ЧТО СДЕЛАТЬ:
1. Какой единственный дар, по словам отрывка о Чаадаеве, нашёлся у России для него?
2. Повторите без изменений строки записей от строки, содержащей «scientific name: Grimmia pulvinata», до строки, содержащей «genus: Gymnopilus», включительно.

Поэтому для литератора необходим пьедестал. Другое дело поэзия. Поэт связан только с провиденциальным собеседником. Быть выше своей эпохи, лучше своего общества для него не обязательно. Тот жe Франсуа Виллон стоит гораздо ниже среднего нравственного и умственного уровня культуры XV века.
Ссору Пушкина с чернью можно рассматривать как проявление того антагонизма между поэтом и конкретным слушателем, который я пытаюсь отметить. С удивительным беспристрастием Пушкин предоставляет черни оправдываться. Оказывается, чернь не так уж дика и непросвещенна. Чем же провинилась эта очень деликатная и проникнутая лучшими намерениями “чернь” перед поэтом? Когда чернь оправдывается, с языка ее слетает одно неосторожное выражение: оно-то переполняет чашу терпения поэта и распаляет его ненависть».
С рассуждениями о Чаадаеве, я не всегда согласен, но взгляд Мандельштама для меня нов и глубже моих представлений о нём.
«Мысль Чаадаева, национальная в своих истоках, национальна и там, где вливается в Рим. Только русский человек мог открыть этот Запад, который сгущеннее, конкретнее самого исторического Запада. Чаадаев именно по праву русского человека вступил на священную почву традиции, с которой он не был связан преемственностью. Туда, где все — необходимость, где каждый камень, покрытый паутиной времени, дремлет, замурованный в своде, Чаадаев принес нравственную свободу, дар русской земли, лучший цветок, ею взращенный. Эта свобода стоит величия, застывшего в архитектурных формах, она равноценна всему, что создал Запад в области материальной культуры, и я вижу, как папа, “этот старец, несомый в своем паланкине под балдахином, в своей тройной короне”, приподнялся, чтобы приветствовать ее.
Он ощущал себя избранником и сосудом истинной народности, но народ уже был ему не судия! Какая разительная противоположность национализму, этому нищенству духа, который непрерывно апеллирует к чудовищному судилищу толпы!
У России нашелся для Чаадаева только один дар: нравственная свобода, свобода выбора. Никогда на Западе она не осуществлялась в таком величии, в такой чистоте и полноте. Чаадаев принял ее, как священный посох, и пошел в Рим.

ИЗВЛЕЧЁННЫЕ ЗАПИСИ:
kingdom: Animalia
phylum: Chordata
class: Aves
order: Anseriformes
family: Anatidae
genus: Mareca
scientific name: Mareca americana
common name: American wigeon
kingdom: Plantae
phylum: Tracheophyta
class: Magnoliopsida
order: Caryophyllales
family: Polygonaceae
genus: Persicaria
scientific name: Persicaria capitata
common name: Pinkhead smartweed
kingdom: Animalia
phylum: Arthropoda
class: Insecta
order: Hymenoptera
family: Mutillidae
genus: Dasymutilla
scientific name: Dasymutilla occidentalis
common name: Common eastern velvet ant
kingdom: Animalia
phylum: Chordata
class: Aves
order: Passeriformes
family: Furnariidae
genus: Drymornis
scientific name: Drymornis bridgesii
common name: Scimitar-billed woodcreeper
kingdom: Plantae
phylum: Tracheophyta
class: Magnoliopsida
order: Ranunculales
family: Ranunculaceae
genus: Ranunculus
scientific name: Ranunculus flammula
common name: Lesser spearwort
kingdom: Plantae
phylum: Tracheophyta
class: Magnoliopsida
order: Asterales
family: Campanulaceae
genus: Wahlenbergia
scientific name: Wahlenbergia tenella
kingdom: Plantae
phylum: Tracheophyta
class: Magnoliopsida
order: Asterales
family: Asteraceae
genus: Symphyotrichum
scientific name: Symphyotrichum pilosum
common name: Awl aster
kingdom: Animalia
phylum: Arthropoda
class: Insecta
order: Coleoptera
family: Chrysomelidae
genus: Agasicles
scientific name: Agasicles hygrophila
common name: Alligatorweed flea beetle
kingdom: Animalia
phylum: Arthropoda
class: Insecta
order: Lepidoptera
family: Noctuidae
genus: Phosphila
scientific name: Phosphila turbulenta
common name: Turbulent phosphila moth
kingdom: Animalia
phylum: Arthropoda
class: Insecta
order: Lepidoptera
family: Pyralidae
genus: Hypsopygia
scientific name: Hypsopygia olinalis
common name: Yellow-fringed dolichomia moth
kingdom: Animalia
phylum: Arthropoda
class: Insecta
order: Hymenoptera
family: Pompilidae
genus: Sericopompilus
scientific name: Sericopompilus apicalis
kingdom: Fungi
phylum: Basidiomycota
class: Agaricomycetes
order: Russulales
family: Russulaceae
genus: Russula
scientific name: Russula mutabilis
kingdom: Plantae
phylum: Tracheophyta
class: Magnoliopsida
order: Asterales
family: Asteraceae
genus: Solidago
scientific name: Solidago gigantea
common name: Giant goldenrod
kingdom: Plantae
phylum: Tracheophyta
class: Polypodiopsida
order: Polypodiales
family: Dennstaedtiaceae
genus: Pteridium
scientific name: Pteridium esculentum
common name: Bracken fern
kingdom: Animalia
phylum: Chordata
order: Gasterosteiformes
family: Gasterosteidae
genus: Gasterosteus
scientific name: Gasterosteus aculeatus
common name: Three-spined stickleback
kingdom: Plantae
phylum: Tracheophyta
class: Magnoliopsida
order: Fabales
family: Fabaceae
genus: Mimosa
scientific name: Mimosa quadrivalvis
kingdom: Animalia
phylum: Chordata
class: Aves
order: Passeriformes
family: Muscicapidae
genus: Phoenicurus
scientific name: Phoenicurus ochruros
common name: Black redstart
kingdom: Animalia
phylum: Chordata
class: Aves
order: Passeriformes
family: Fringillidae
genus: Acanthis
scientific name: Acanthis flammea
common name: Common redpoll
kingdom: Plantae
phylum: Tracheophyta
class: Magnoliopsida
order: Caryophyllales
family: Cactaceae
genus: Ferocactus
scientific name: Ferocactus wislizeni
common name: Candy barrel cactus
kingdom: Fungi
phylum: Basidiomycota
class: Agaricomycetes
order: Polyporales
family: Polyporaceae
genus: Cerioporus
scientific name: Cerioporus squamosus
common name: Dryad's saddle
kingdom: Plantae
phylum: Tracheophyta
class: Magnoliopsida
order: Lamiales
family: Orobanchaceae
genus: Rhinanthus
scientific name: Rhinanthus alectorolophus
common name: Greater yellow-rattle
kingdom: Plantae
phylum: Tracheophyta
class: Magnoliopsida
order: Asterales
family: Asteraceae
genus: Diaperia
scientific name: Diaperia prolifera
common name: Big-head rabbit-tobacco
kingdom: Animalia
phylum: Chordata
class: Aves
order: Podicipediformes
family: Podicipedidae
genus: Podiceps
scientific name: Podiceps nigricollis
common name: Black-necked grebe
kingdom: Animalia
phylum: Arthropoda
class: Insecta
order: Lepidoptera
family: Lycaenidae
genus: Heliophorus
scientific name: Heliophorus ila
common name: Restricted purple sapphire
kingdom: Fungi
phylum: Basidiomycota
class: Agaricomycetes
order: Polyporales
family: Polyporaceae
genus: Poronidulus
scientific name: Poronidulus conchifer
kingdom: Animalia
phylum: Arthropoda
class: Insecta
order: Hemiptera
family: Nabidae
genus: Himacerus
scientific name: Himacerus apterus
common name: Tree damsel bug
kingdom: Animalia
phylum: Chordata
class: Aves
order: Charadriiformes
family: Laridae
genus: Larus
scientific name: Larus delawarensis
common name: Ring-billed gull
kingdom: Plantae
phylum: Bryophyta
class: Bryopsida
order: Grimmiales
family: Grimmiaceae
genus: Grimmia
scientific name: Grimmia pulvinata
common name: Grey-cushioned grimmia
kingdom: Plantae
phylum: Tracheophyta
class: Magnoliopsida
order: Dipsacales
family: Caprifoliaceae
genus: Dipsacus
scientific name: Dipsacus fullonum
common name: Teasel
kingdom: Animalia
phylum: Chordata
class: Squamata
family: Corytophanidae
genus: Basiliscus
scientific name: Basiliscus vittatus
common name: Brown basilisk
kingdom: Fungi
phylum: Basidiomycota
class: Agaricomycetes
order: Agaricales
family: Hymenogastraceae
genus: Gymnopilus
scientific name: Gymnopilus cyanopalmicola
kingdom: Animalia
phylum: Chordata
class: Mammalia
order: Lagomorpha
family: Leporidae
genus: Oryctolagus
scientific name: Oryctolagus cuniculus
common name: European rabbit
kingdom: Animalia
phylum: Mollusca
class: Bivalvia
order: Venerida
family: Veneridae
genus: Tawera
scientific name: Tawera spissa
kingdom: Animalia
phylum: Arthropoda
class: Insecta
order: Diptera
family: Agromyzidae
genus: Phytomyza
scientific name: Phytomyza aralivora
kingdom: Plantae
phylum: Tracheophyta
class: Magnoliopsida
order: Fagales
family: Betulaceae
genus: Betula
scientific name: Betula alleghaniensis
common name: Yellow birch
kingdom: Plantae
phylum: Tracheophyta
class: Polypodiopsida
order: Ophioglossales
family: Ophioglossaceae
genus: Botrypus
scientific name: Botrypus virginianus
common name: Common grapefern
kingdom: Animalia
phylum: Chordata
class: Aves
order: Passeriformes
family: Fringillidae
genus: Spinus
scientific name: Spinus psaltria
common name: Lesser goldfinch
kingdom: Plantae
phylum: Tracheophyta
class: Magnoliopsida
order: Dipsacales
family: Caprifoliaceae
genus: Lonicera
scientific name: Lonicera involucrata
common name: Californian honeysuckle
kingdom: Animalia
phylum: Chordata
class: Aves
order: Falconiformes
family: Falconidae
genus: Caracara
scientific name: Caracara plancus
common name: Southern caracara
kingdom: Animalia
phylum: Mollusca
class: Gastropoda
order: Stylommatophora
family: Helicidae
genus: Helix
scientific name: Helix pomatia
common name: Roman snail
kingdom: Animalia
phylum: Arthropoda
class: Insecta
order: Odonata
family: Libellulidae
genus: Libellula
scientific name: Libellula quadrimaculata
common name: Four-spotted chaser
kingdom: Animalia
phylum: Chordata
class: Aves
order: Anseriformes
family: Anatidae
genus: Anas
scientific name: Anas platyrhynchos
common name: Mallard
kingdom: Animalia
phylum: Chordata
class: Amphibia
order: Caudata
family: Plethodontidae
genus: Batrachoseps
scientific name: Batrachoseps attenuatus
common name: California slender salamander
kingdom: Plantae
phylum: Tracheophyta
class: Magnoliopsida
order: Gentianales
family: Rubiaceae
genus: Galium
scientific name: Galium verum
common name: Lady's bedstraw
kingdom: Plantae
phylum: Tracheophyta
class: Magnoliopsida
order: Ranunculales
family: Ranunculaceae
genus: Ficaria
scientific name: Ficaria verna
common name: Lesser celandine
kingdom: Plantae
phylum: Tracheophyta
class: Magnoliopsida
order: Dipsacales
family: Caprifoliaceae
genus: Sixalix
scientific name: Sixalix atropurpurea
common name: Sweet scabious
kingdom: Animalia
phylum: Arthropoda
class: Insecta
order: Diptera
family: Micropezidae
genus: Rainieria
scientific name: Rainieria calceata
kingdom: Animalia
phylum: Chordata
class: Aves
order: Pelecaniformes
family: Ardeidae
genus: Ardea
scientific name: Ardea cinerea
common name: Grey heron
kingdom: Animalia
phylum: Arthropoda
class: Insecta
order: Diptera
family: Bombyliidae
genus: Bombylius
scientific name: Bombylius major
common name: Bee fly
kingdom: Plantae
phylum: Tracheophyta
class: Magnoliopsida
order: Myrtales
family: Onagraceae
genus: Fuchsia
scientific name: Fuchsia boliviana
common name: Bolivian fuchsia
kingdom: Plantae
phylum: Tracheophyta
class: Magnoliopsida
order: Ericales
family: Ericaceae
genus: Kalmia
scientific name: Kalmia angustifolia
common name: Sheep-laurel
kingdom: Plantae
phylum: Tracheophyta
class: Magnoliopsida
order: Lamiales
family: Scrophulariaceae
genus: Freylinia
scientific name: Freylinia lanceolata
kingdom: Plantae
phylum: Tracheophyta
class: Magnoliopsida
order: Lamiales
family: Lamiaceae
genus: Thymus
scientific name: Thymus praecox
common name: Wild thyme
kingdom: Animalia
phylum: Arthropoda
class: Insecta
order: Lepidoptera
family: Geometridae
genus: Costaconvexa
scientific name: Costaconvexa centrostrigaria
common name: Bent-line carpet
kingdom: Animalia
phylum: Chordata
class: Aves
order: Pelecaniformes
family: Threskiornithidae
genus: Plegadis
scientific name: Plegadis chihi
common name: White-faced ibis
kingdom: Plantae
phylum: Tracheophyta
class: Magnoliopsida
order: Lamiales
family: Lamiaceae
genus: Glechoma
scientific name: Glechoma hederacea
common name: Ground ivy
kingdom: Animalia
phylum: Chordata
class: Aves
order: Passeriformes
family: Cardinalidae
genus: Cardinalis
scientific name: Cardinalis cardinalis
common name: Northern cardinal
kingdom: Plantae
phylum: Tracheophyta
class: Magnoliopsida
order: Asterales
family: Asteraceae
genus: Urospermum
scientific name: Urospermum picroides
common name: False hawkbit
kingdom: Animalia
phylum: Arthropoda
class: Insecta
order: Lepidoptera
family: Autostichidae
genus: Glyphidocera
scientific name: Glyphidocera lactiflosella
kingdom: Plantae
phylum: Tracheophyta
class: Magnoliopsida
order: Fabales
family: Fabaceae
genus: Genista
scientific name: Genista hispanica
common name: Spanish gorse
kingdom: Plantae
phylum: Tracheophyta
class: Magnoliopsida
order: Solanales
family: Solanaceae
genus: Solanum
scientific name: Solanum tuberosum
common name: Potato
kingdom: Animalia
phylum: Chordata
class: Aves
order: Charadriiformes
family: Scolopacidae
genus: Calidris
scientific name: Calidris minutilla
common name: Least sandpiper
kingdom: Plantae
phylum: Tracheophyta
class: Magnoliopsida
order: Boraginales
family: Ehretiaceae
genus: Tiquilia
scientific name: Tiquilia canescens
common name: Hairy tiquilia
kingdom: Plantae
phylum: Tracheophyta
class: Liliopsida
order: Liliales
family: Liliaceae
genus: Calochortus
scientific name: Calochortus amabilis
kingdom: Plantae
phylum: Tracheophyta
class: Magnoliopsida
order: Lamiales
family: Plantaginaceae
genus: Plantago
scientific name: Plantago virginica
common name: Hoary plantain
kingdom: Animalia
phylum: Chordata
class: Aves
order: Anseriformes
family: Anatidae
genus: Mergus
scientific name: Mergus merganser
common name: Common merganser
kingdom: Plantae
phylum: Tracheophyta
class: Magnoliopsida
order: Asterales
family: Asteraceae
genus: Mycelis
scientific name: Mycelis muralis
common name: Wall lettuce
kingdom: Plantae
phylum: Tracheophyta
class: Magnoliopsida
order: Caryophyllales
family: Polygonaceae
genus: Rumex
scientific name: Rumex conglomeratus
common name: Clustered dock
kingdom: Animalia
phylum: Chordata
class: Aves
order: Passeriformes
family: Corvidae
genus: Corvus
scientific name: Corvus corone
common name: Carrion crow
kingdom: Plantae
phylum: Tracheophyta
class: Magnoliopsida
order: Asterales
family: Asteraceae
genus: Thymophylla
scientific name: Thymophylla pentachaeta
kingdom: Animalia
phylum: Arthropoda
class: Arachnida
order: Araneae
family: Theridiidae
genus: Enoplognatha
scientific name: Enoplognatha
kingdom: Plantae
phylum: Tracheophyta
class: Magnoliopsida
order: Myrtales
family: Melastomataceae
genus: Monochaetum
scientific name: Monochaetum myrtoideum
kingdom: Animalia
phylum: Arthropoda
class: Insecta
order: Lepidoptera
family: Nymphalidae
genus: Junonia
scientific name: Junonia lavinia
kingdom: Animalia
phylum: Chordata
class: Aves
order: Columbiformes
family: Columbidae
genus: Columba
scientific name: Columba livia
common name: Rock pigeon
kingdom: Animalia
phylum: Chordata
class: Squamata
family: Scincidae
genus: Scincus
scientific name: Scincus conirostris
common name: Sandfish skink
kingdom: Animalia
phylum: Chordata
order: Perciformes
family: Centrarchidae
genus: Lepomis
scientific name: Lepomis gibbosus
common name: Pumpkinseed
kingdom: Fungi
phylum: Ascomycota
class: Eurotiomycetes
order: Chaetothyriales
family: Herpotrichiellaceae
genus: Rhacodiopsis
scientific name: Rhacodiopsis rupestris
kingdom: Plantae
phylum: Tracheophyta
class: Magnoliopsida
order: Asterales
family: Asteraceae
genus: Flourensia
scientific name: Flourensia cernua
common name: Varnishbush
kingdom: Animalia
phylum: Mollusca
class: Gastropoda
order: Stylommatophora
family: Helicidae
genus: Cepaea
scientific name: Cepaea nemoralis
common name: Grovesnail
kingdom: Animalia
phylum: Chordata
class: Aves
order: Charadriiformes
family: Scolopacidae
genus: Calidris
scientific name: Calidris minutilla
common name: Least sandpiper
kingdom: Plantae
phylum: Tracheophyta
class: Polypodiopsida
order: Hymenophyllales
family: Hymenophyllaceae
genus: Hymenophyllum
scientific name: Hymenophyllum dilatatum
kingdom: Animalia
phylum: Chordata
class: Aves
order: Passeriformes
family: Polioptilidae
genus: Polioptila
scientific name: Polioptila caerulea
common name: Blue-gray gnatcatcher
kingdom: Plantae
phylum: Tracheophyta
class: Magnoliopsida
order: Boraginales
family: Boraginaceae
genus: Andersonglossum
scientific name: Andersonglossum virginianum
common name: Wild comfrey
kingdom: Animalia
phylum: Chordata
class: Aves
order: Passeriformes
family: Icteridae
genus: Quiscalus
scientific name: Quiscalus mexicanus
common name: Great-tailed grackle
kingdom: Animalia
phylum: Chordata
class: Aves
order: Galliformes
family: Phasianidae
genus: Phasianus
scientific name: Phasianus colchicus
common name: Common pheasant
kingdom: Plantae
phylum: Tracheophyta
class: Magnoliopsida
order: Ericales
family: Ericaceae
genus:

РЕШЕНИЯ ЗАДАНИЙ:
1. Нравственная свобода, свобода выбора.

2.
scientific name: Grimmia pulvinata
common name: Grey-cushioned grimmia
kingdom: Plantae
phylum: Tracheophyta
class: Magnoliopsida
order: Dipsacales
family: Caprifoliaceae
genus: Dipsacus
scientific name: Dipsacus fullonum
common name: Teasel
kingdom: Animalia
phylum: Chordata
class: Squamata
family: Corytophanidae
genus: Basiliscus
scientific name: Basiliscus vittatus
common name: Brown basilisk
kingdom: Fungi
phylum: Basidiomycota
class: Agaricomycetes
order: Agaricales
family: Hymenogastraceae
genus: Gymnopilus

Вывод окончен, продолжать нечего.